Nous examinons le fond oculaire dans le local sombre à nedilyatirovannykh les pupilles chaque année, ainsi que la prise de photos de la rétine dans 5 et 10 ans du courant du diabète (chez les enfants à predpoubertate). Les visites régulières chez l'oculiste, le contrôle de la vue est désirable pour toutes les personnes, diabétique.

LES LIPIDES.

Les facteurs du risque giperlipidemii le suivant :

  1. L'augmentation du niveau du cholestérol total
  2. L'augmentation des niveaux lipoproteidov de la densité basse (LNP)
  3. La baisse des niveaux lipoproteidov d'une haute densité (LVP)
  4. L'augmentation des niveaux triglitseridov

Les niveaux du cholestérol total et LVP sont très stables à la longueur du jour et ne dépendent pas du repas, les niveaux triglitseridov, au contraire, augmentent après la nourriture.
Le tableau 1. Le spectre de la concentration des lipides du sang (la Déclaration du St Vinsenta, 1992)

 

La concentration (mmol'/l)

 

La normale

La frontalière

L'augmentée

Le cholestérol total

<5,2

5,2-6,5

> 6,5

LVP

> 1,1

0,9-1,1

<0,9

Triglitseridy à jeun

<1,7

1,7-2,2

> 2,2

Dislipidemiya se rencontre près de 39 % des enfants avec le diabète que plus qu'à deux fois excède le paramètre du groupe de contrôle (17 %). Certains spécialistes proposent de trouver comme la frontière de la norme pour les enfants malades du diabète les paramètres plus bas du cholestérol, puisque sa concentration avec l'âge augmente (selon les standards le CHARIOT - 4,1 mmol'/l).
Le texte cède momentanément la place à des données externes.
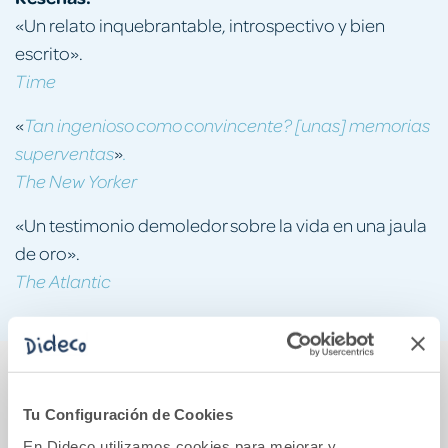
«Un relato inquebrantable, introspectivo y bien
escrito».
Time
«
Tan ingenioso como convincente? [unas] memorias
»
superventas
.
The New Yorker
«Un testimonio demoledor sobre la vida en una jaula
de oro».
The Atlantic
También podría gustarte...
Tu Configuración de Cookies
En Dideco utilizamos cookies para mejorar y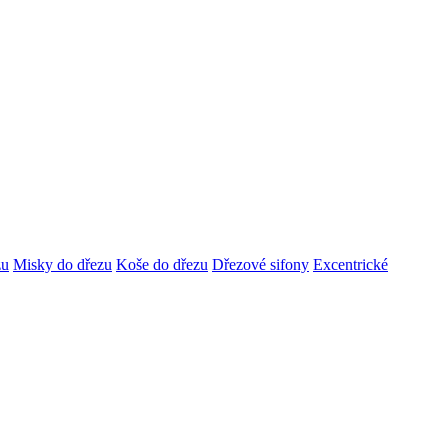
zu
Misky do dřezu
Koše do dřezu
Dřezové sifony
Excentrické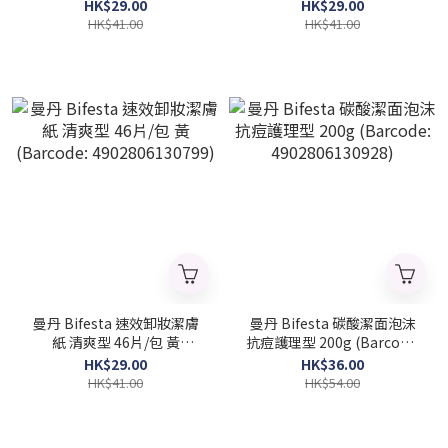
4902806130775)
4902806130782)
HK$29.00
HK$29.00
HK$41.00
HK$41.00
曼丹 Bifesta 速效卸妝潔膚
曼丹 Bifesta 碳酸潔面泡沫
紙 清爽型 46片/包 黃
抗痘護理型 200g (Barcode:
(Barcode: 4902806130799)
4902806130928)
HK$29.00
HK$36.00
HK$41.00
HK$54.00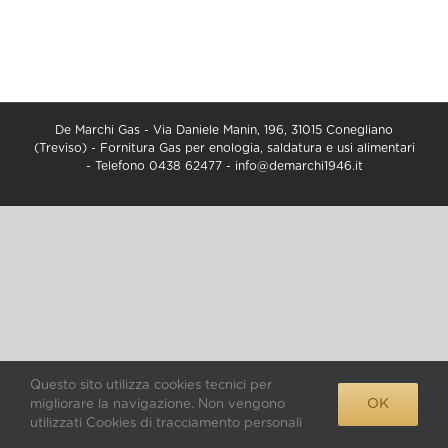
De Marchi Gas - Via Daniele Manin, 196, 31015 Conegliano
(Treviso) - Fornitura Gas per enologia, saldatura e usi alimentari
- Telefono 0438 62477 -
info@demarchi1946.it
Questo sito utilizza cookies tecnici per
OK
migliorare la navigazione. Non vengono
utilizzati Cookies di tracciamento personali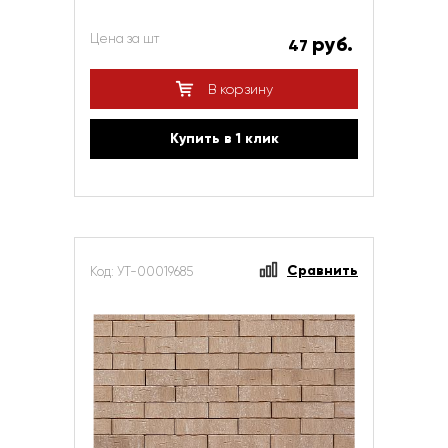
Цена за шт
руб.
47
В корзину
Купить в 1 клик
Сравнить
Код: УТ-00019685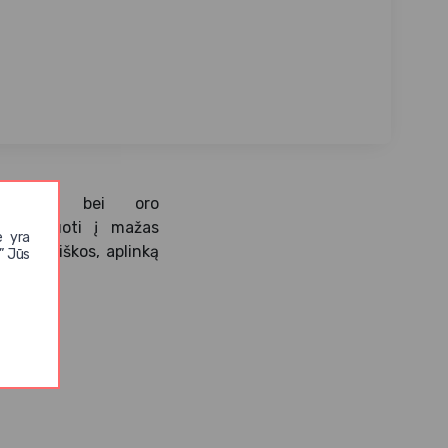
andens bei oro
ma montuoti į mažas
e yra
kompaktiškos, aplinką
” Jūs
angas;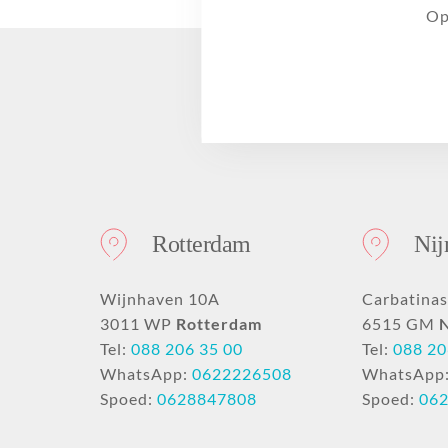
Op
Rotterdam
Ni
Wijnhaven 10A
Carbatinas
3011 WP
Rotterdam
6515 GM
Tel:
088 206 35 00
Tel:
088 20
WhatsApp:
0622226508
WhatsApp
Spoed:
0628847808
Spoed:
06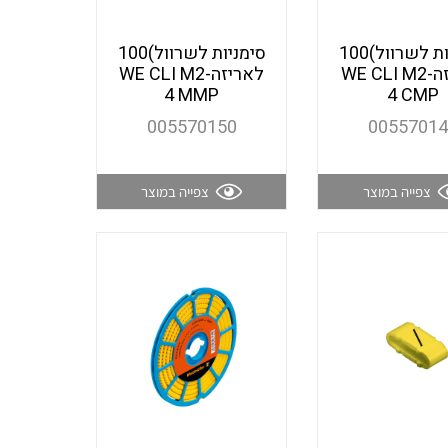
סימניות לשרוול)100
סימניות לשרוול)100
חוטים קשיחים
לאריזהWE CLI M2-
לאריזהWE CLI M2-
4 MMP
4 CMP
005570150
0055701
כבלים נטולי הלוגן
צפייה במוצר
צפייה במוצר
כבלים מיוחדים
מנתקים
מדי זרם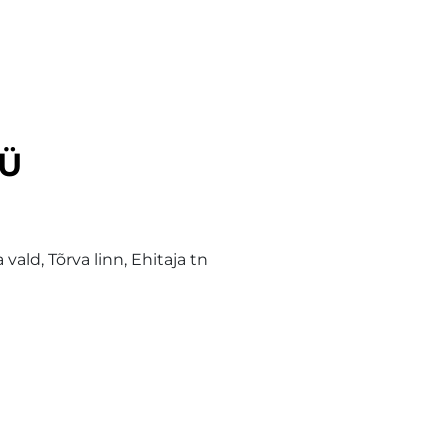
OÜ
vald, Tõrva linn, Ehitaja tn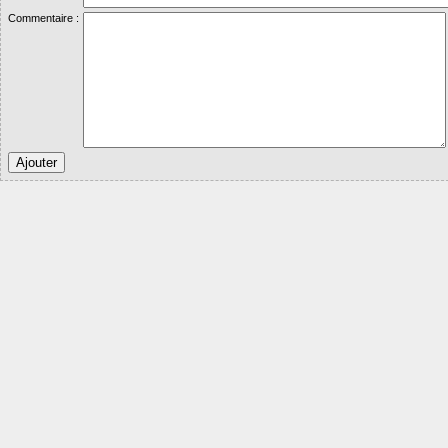
Commentaire :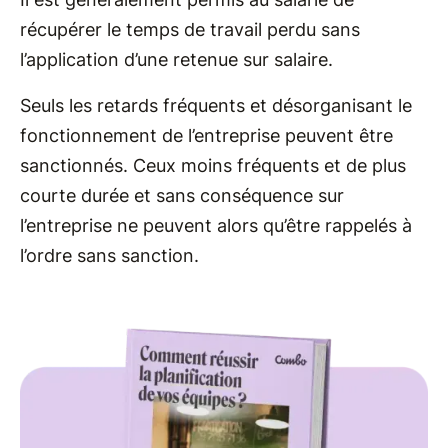
récupérer le temps de travail perdu sans
l’application d’une retenue sur salaire.
Seuls les retards fréquents et désorganisant le
fonctionnement de l’entreprise peuvent être
sanctionnés. Ceux moins fréquents et de plus
courte durée et sans conséquence sur
l’entreprise ne peuvent alors qu’être rappelés à
l’ordre sans sanction.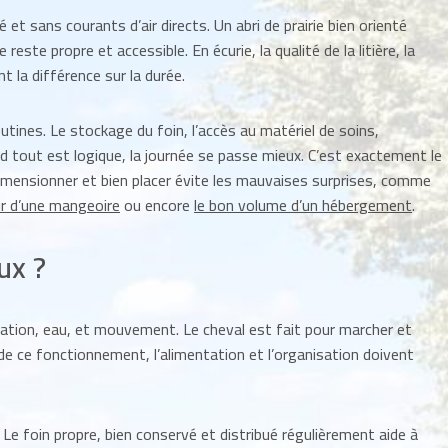
é et sans courants d’air directs. Un abri de prairie bien orienté
este propre et accessible. En écurie, la qualité de la litière, la
nt la différence sur la durée.
utines. Le stockage du foin, l’accès au matériel de soins,
d tout est logique, la journée se passe mieux. C’est exactement le
 dimensionner et bien placer évite les mauvaises surprises, comme
r d’une mangeoire
ou encore
le bon volume d’un hébergement
.
ux ?
entation, eau, et mouvement. Le cheval est fait pour marcher et
de ce fonctionnement, l’alimentation et l’organisation doivent
. Le foin propre, bien conservé et distribué régulièrement aide à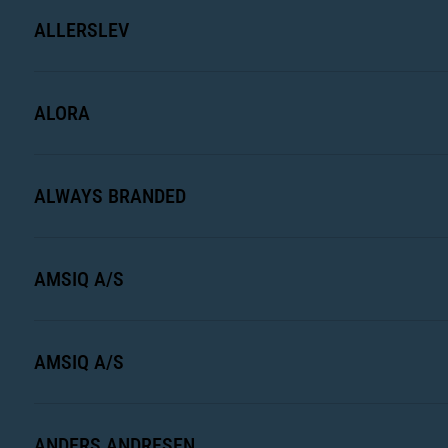
ALLERSLEV
ALORA
ALWAYS BRANDED
AMSIQ A/S
AMSIQ A/S
ANDERS ANDRESEN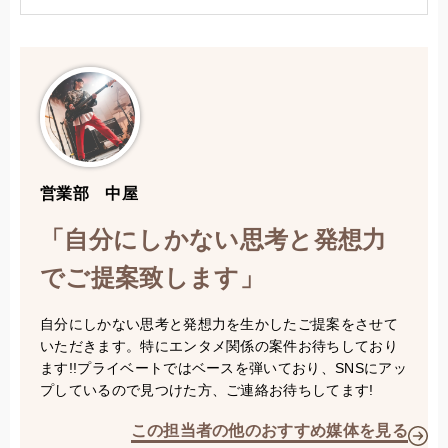
営業部 中屋
「自分にしかない思考と発想力
でご提案致します」
自分にしかない思考と発想力を生かしたご提案をさせて
いただきます。特にエンタメ関係の案件お待ちしており
ます!!プライベートではベースを弾いており、SNSにアッ
プしているので見つけた方、ご連絡お待ちしてます!
この担当者の他のおすすめ媒体を見る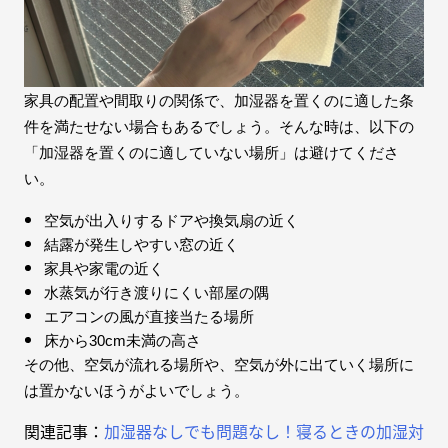
家具の配置や間取りの関係で、加湿器を置くのに適した条
件を満たせない場合もあるでしょう。そんな時は、以下の
「加湿器を置くのに適していない場所」は避けてくださ
い。
空気が出入りするドアや換気扇の近く
結露が発生しやすい窓の近く
家具や家電の近く
水蒸気が行き渡りにくい部屋の隅
エアコンの風が直接当たる場所
床から30cm未満の高さ
その他、空気が流れる場所や、空気が外に出ていく場所に
は置かないほうがよいでしょう。
関連記事：
加湿器なしでも問題なし！寝るときの加湿対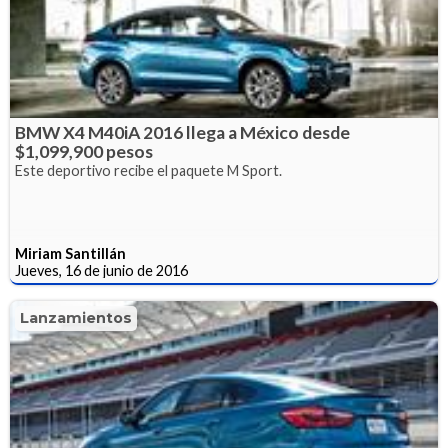
BMW X4 M40iA 2016 llega a México desde
$1,099,900 pesos
Este deportivo recibe el paquete M Sport.
Miriam Santillán
Jueves, 16 de junio de 2016
Lanzamientos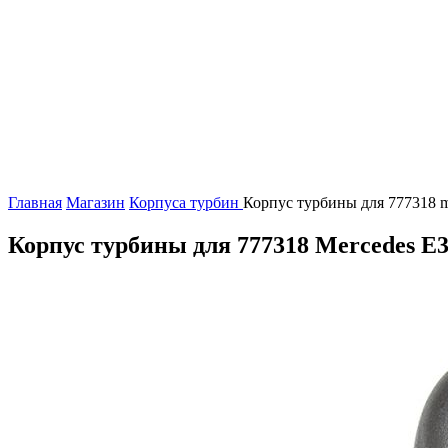
Главная
Магазин
Корпуса турбин
Корпус турбины для 777318 m
Корпус турбины для 777318 Mercedes E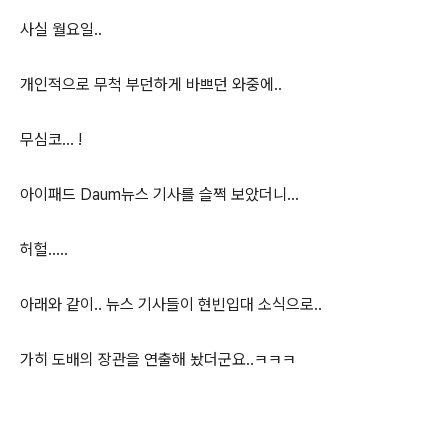
사실 월요일..
개인적으로 무척 부던하게 바쁘던 와중에..
무심코... !
아이패드 Daum뉴스 기사를 슬쩍 보았더니...
허헐.....
아래와 같이.. 뉴스 기사들이 현빈입대 소식으로..
가히 도배의 장관을 연출해 놨더군요..ㅋㅋㅋ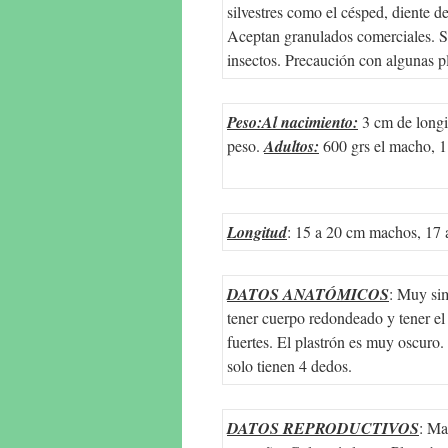
silvestres como el césped, diente d
Aceptan granulados comerciales. S
insectos. Precaución con algunas pl
Peso:Al nacimiento:
3 cm de longi
peso.
Adultos:
600 grs el macho, 1
Longitud
: 15 a 20 cm machos, 17 
DATOS ANATÓMICOS
: Muy sim
tener cuerpo redondeado y tener el
fuertes. El plastrón es muy oscuro.
solo tienen 4 dedos.
DATOS REPRODUCTIVOS
: Ma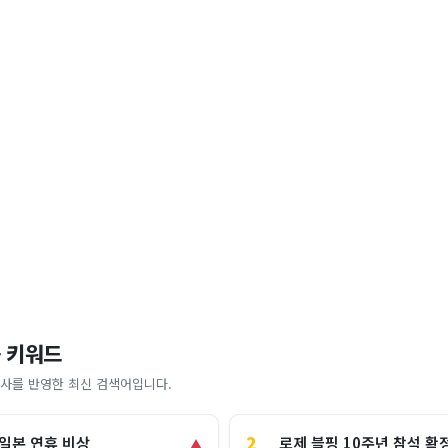
 키워드
사를 반영한 최신 검색어입니다.
2
로제 블핑 10주년 참석 확
 일본 연휴 비상
▲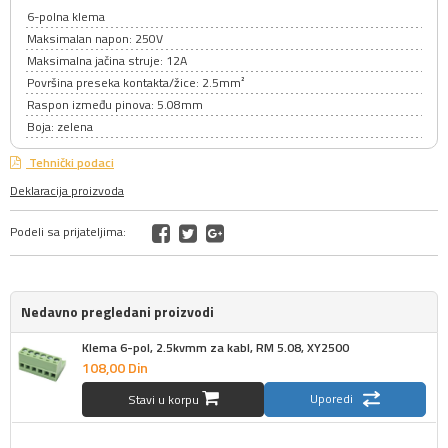
6-polna klema
Maksimalan napon: 250V
Maksimalna jačina struje: 12A
Površina preseka kontakta/žice: 2.5mm²
Raspon između pinova: 5.08mm
Boja: zelena
Tehnički podaci
Deklaracija proizvoda
Podeli sa prijateljima:
Nedavno pregledani proizvodi
Klema 6-pol, 2.5kvmm za kabl, RM 5.08, XY2500
108,
00
Din
Uporedi
Stavi u korpu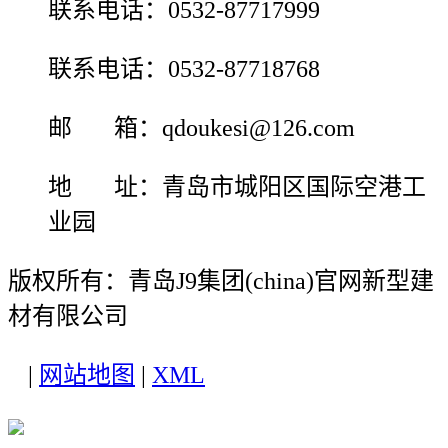
联系电话：0532-87717999
联系电话：0532-87718768
邮 箱：qdoukesi@126.com
地 址：青岛市城阳区国际空港工
业园
版权所有：青岛J9集团(china)官网新型建
材有限公司
|
网站地图
|
XML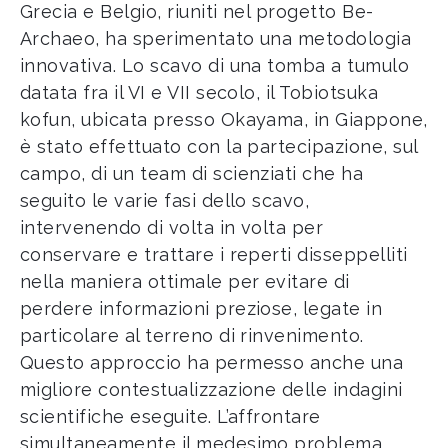
Grecia e Belgio, riuniti nel progetto Be-
Archaeo, ha sperimentato una metodologia
innovativa. Lo scavo di una tomba a tumulo
datata fra il VI e VII secolo, il Tobiotsuka
kofun, ubicata presso Okayama, in Giappone,
è stato effettuato con la partecipazione, sul
campo, di un team di scienziati che ha
seguito le varie fasi dello scavo,
intervenendo di volta in volta per
conservare e trattare i reperti disseppelliti
nella maniera ottimale per evitare di
perdere informazioni preziose, legate in
particolare al terreno di rinvenimento.
Questo approccio ha permesso anche una
migliore contestualizzazione delle indagini
scientifiche eseguite. L’affrontare
simultaneamente il medesimo problema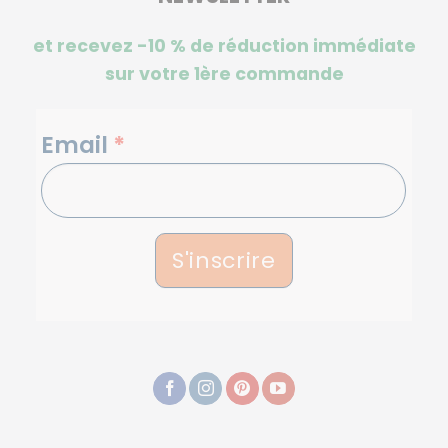
et recevez -10 %
de réduction immédiate
sur votre 1ère commande
NEWSLETTERS
Email
*
S'inscrire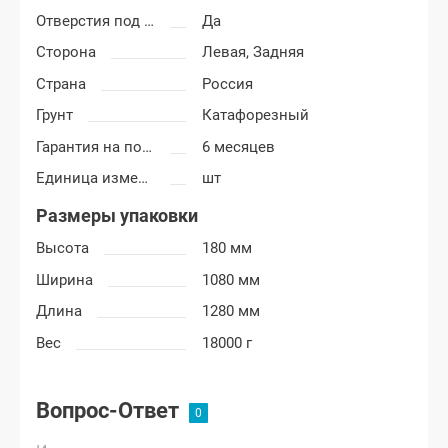
Отверстия под молдинг
Да
Сторона
Левая,
Задняя
Страна
Россия
Грунт
Катафорезный
Гарантия на покраску
6 месяцев
Единица измерения
шт
Размеры упаковки
Высота
180 мм
Ширина
1080 мм
Длина
1280 мм
Вес
18000 г
Вопрос-Ответ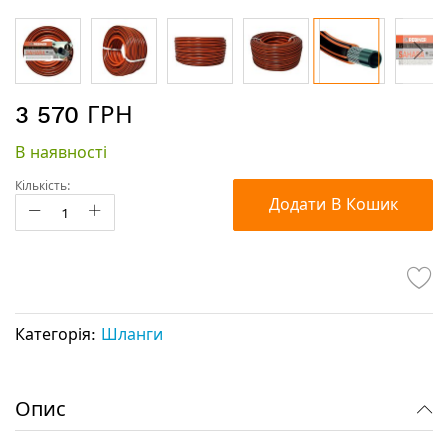
Перейти
3 570 ГРН
до
початку
В наявності
галереї
зображень
Кількість:
Додати В Кошик
Категорія:
Шланги
Опис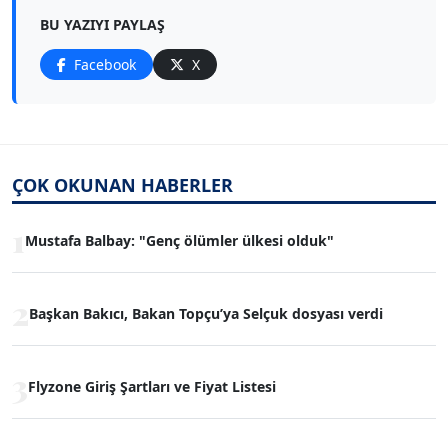
BU YAZIYI PAYLAŞ
Facebook
X
ÇOK OKUNAN HABERLER
1
Mustafa Balbay: "Genç ölümler ülkesi olduk"
2
Başkan Bakıcı, Bakan Topçu’ya Selçuk dosyası verdi
3
Flyzone Giriş Şartları ve Fiyat Listesi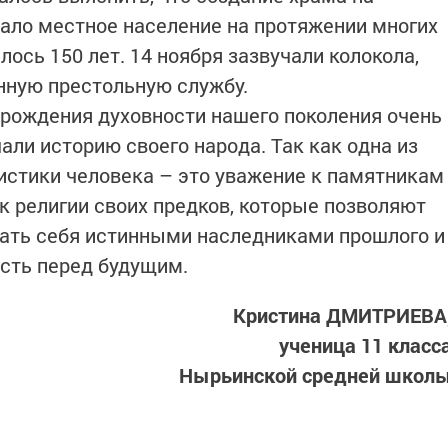
ало местное население на протяжении многих
лось 150 лет. 14 ноября зазвучали колокола,
нную престольную службу.
озрождения духовности нашего поколения очень
чали историю своего народа. Так как одна из
истики человека – это уважение к памятникам
к религии своих предков, которые позволяют
ать себя истинными наследниками прошлого и
сть перед будущим.
Кристина ДМИТРИЕВА
ученица 11 класс
Нырьинской средней школ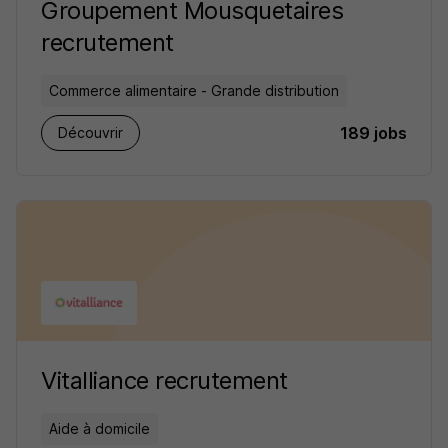
Groupement Mousquetaires
recrutement
Commerce alimentaire - Grande distribution
189 jobs
Découvrir
Vitalliance recrutement
Aide à domicile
Les niveaux LVP dans deux groupes ne se distinguaient pas beaucoup, bien qu' à qualitatif glikemitcheskom le contrôle chez les patients avec insoulinzavisimym par le diabète sucré se révèlent de plus hauts niveaux de ceux-ci antiaterogennykh des lipides.
Le contrôle des lipides doit être passé dans les cliniques comme la partie routinière de l'inspection annuelle. Si est révélée dislipidemiya, il faut améliorer glikemitchesky le contrôle, particulièrement important il y avoir être une correction du régime.

LA CONCLUSION

Il faut faire la conclusion que skriningi dans la clinique d'enfant diabétique amènent aux résultats positifs et aident à révéler les patients avec le risque de l'apparition des complications, en particulier, les vasculeux. Skriningi accentuent l'attention à l'amélioration de la qualité glikemitcheskogo du contrôle, les pathologies du profil lipidique, l'augmentation de la pression artérielle, les nécessités du refus du fumer, la sortie adéquate des pieds que diminue en fin de compte le risque de l'apparition des complications.